Suzy nodded reluctantly.
"We accept your offer," said Arthur to Soot.
"Fine! Fine!" burbled Soot. "It's a pleasure working with you. Whoever you are."
"I'm Arthur," said Arthur quickly, before Suzy could introduce him as Monday or the Master of the Lower House. "That's Suzy."
"And you'll be thieving just a few odds and ends from the Treasure Tower?" asked Soot.

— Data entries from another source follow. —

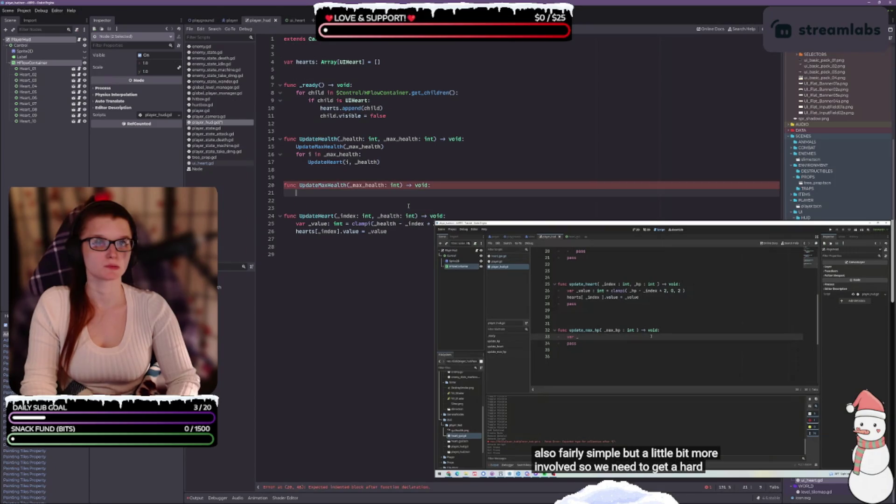
{"action": "type", "text": "var_hear"}
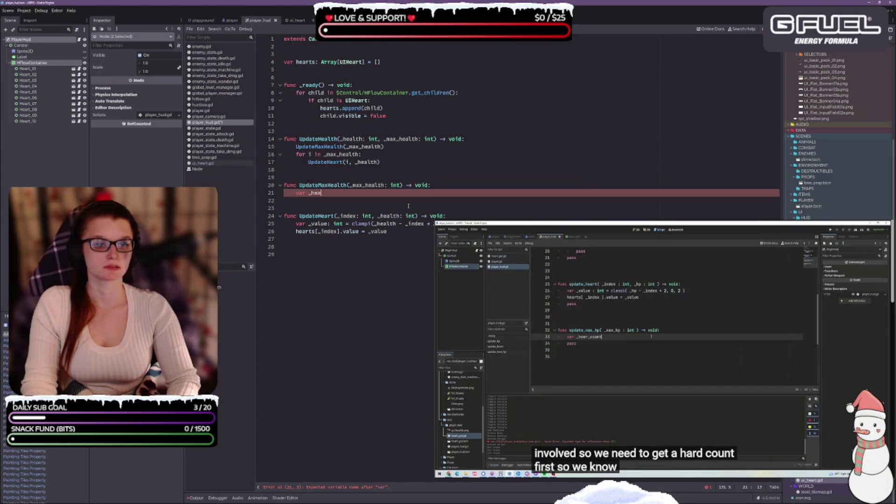
{"action": "type", "text": "t_count"}
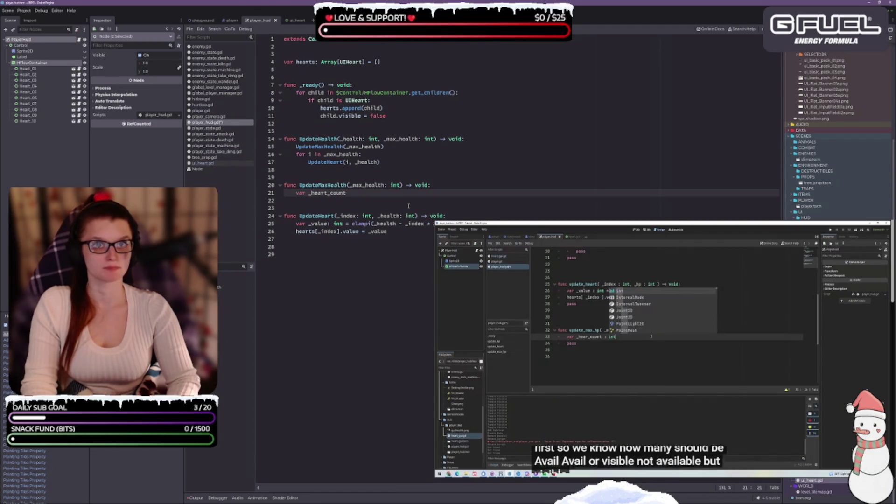
{"action": "type", "text": ": int"}
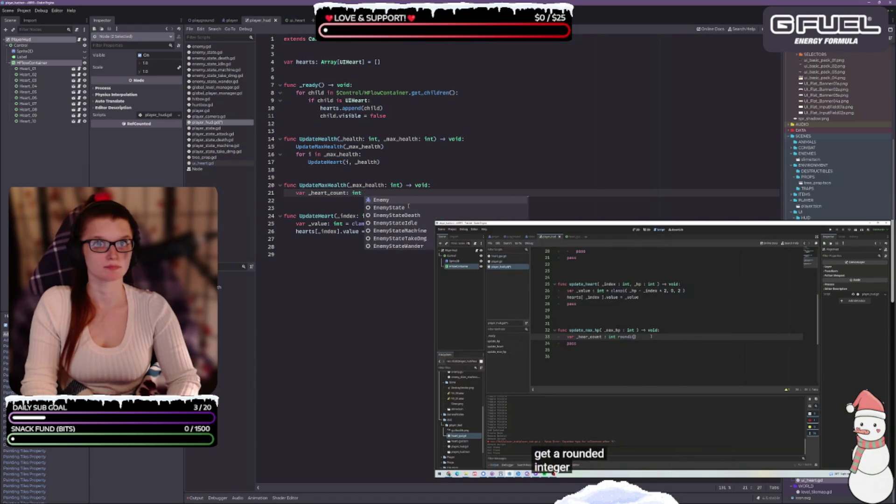
{"action": "type", "text": " = rou"}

His voice sounded slightly anxious and he clearly took it for granted that Arthur and Suzy were thieves.
"We'll be reclaiming stolen goods!" snapped Suzy indignantly. "Goods as should have been returned to their rightful owner ten thousand -"
"Suzy!" interrupted Arthur. He didn't want Soot to know too much. If the thing did have some strange connection with Grim Tuesday, it was possible that Grim Tuesday might have a connection to it, as well.
"Reclamation," muttered Suzy. "Arthur only wants wot he's supposed to have already -"
"Suzy! Are you ready to do the stickit spell?"
"Oh, stickit fingers, is it?" asked Soot, peering with his silvery eyes at Arthur's hands. "Very nice workmanship. Not made by the Grim himself, but one of his better crafters."
"Stick by day and stick by night, stick for a minute each, left and right," Suzy recited to her hands, keeping herself propped on her elbows and forearms. As she said the words of the spell, the little finger-puppet things on her fingers wriggled and squeaked and began to glow with a fuzzy green light.